* [Exercise directions]:
Your answer should be the lines below from the one with "8: (295, 172, 4.22)" to the one with "22: (315, 37, 4.24)", both included, given again exactly and with nothing added.
=== Data for this exercise ===
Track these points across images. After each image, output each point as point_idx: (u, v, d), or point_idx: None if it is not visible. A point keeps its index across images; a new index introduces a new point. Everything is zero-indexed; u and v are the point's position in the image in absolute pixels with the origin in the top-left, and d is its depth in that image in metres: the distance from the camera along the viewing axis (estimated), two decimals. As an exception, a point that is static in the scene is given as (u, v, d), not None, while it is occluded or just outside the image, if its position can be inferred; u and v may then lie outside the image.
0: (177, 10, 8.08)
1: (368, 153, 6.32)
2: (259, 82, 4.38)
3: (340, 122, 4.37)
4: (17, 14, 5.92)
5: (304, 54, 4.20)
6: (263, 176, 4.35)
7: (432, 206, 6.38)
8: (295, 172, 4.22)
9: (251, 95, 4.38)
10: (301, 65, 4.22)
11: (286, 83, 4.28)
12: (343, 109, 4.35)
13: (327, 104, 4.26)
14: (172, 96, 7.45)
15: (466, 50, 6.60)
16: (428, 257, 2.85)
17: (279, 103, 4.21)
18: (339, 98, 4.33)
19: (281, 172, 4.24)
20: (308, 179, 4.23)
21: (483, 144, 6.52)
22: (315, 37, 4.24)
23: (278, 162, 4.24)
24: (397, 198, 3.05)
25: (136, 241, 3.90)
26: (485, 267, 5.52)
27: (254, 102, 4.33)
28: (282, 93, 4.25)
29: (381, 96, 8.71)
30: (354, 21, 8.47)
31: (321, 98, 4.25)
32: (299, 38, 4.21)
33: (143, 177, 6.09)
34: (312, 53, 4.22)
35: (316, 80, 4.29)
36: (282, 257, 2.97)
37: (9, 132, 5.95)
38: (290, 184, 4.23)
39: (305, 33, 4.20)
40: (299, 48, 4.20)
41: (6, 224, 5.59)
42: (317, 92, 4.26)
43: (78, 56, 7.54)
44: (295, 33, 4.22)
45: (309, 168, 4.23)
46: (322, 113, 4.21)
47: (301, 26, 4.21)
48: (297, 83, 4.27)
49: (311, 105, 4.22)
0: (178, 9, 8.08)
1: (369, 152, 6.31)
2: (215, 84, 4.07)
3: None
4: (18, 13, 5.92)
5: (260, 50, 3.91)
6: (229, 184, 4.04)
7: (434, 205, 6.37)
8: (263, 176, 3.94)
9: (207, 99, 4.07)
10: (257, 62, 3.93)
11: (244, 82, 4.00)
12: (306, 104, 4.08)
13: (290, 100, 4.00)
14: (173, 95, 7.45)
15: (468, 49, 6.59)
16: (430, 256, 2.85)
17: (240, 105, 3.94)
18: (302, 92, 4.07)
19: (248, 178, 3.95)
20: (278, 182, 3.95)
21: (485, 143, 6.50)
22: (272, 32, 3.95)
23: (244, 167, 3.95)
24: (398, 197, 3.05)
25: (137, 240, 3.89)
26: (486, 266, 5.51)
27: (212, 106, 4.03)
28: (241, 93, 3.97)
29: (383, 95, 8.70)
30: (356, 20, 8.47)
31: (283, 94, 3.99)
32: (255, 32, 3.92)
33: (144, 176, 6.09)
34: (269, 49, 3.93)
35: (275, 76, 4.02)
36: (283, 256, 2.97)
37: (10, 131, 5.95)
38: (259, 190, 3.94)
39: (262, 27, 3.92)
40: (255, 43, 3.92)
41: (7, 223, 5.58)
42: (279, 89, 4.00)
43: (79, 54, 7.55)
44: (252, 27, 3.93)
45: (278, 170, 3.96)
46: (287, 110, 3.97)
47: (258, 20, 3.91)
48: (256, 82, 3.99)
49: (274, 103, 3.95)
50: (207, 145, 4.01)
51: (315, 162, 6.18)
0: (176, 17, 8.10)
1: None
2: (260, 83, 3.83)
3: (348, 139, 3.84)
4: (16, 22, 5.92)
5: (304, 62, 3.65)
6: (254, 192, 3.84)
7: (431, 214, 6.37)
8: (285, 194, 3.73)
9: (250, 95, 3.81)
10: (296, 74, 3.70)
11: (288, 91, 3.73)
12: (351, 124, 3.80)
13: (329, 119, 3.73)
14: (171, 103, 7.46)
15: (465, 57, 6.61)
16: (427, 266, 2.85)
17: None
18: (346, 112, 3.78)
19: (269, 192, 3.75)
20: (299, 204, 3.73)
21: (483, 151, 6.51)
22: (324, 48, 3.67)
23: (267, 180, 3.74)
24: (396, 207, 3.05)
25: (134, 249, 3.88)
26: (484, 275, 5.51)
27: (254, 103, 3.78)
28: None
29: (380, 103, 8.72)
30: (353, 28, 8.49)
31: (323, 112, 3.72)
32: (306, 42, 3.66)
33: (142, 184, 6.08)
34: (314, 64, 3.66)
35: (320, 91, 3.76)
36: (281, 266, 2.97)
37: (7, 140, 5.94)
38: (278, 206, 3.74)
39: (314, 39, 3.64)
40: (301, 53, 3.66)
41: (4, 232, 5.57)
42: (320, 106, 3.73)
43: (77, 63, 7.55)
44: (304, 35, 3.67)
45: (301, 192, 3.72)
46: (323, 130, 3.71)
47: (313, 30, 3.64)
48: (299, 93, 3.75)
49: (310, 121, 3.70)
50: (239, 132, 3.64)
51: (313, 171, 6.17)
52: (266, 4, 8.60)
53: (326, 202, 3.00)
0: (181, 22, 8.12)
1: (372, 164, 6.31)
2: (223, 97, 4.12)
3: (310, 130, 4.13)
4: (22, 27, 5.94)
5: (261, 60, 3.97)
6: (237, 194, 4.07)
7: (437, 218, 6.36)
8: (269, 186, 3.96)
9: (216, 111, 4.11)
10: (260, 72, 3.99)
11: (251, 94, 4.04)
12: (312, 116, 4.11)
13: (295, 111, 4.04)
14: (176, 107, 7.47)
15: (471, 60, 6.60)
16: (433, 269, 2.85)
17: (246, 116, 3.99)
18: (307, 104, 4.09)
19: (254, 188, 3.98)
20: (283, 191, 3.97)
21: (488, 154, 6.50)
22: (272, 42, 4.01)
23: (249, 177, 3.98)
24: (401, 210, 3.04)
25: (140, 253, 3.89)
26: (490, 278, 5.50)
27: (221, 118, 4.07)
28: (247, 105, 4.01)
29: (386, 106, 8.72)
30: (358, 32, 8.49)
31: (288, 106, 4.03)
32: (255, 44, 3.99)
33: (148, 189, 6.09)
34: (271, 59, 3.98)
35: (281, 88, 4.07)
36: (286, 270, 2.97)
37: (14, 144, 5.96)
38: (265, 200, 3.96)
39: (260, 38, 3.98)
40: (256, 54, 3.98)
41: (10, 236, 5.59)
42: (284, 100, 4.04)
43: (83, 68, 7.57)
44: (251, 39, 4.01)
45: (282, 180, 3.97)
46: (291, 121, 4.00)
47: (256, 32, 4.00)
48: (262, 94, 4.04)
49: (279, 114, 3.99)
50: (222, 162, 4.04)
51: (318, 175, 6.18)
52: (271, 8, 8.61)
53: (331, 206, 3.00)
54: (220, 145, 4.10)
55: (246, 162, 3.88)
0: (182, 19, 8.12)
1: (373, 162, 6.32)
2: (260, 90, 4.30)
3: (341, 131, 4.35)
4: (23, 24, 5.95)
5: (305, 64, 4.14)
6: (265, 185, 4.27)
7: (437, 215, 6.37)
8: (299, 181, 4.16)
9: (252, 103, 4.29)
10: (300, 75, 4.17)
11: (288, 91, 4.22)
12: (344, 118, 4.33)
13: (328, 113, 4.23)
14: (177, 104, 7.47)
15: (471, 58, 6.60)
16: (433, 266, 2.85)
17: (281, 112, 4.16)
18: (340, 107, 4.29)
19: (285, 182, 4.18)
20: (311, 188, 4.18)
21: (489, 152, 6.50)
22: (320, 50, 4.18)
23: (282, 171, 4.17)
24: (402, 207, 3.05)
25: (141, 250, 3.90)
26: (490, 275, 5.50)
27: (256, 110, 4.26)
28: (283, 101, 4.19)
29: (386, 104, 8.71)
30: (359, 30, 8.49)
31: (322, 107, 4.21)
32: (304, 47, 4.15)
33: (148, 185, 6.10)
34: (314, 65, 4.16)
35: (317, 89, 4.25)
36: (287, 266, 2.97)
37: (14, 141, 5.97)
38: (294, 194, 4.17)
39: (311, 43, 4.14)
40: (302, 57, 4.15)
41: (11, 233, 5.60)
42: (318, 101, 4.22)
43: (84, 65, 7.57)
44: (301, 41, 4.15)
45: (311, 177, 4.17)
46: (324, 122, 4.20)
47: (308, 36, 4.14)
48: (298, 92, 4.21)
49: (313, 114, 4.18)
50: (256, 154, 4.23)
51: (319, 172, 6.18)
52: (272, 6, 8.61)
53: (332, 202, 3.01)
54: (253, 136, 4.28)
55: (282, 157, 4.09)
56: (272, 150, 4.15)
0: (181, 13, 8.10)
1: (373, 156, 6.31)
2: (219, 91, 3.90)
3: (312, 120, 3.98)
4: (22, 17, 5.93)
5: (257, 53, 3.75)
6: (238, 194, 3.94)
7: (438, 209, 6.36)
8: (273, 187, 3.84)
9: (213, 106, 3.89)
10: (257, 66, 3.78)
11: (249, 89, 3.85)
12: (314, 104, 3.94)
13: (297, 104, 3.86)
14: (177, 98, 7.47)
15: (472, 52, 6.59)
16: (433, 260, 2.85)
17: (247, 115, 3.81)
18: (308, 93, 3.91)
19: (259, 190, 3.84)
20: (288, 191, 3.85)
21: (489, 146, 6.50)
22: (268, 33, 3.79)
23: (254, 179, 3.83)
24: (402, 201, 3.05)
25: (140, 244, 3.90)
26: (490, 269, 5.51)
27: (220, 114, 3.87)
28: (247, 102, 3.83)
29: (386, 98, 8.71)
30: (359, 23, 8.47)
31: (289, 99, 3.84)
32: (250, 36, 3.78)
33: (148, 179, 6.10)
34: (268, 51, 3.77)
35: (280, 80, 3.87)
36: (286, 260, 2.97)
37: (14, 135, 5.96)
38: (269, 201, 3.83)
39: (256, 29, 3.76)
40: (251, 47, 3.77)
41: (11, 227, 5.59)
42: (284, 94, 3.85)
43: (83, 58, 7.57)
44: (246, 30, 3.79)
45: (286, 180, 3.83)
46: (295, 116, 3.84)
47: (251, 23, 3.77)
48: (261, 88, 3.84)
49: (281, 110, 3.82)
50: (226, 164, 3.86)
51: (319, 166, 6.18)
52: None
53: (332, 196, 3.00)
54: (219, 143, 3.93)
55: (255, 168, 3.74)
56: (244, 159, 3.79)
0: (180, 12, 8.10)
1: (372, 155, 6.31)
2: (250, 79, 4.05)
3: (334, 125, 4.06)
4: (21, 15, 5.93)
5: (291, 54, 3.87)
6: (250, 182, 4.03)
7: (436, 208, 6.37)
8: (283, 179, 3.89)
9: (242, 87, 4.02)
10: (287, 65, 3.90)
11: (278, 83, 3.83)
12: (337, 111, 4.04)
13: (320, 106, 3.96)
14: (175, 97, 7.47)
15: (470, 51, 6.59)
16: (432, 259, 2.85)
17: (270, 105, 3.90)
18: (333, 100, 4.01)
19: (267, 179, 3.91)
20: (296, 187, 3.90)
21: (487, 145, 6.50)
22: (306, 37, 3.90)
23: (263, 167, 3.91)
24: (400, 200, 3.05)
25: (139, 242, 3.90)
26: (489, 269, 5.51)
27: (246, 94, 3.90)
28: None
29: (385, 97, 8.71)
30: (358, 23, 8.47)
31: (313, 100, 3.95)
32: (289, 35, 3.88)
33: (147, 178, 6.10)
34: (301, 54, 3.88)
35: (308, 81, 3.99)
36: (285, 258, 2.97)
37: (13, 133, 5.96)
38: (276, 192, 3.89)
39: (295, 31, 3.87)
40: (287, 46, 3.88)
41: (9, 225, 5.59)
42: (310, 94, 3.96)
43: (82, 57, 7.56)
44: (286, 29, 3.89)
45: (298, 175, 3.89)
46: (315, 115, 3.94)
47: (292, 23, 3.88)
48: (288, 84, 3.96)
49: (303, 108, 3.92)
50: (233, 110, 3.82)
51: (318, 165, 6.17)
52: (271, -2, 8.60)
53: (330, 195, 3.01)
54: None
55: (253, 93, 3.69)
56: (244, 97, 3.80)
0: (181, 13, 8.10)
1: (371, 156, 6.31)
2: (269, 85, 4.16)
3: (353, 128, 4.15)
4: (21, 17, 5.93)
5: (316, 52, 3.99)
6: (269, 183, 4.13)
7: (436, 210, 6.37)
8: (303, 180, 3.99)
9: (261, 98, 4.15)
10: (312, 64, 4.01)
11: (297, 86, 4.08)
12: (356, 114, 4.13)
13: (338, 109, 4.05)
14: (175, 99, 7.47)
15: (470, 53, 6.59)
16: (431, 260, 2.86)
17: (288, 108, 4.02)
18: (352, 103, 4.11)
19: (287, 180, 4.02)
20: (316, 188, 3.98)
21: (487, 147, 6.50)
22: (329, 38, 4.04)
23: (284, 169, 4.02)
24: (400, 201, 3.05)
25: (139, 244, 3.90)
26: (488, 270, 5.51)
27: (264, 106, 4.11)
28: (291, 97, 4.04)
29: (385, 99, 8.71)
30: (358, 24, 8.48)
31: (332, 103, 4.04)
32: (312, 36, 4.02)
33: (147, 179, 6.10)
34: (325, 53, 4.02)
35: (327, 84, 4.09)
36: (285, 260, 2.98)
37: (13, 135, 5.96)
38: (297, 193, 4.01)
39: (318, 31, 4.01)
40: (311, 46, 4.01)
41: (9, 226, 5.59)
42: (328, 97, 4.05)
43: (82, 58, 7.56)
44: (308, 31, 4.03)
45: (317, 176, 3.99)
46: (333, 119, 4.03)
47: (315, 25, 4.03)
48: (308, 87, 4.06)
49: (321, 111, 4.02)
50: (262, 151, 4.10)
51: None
===
* [Exercise solution]:
8: (295, 172, 4.22)
9: (251, 95, 4.38)
10: (301, 65, 4.22)
11: (286, 83, 4.28)
12: (343, 109, 4.35)
13: (327, 104, 4.26)
14: (172, 96, 7.45)
15: (466, 50, 6.60)
16: (428, 257, 2.85)
17: (279, 103, 4.21)
18: (339, 98, 4.33)
19: (281, 172, 4.24)
20: (308, 179, 4.23)
21: (483, 144, 6.52)
22: (315, 37, 4.24)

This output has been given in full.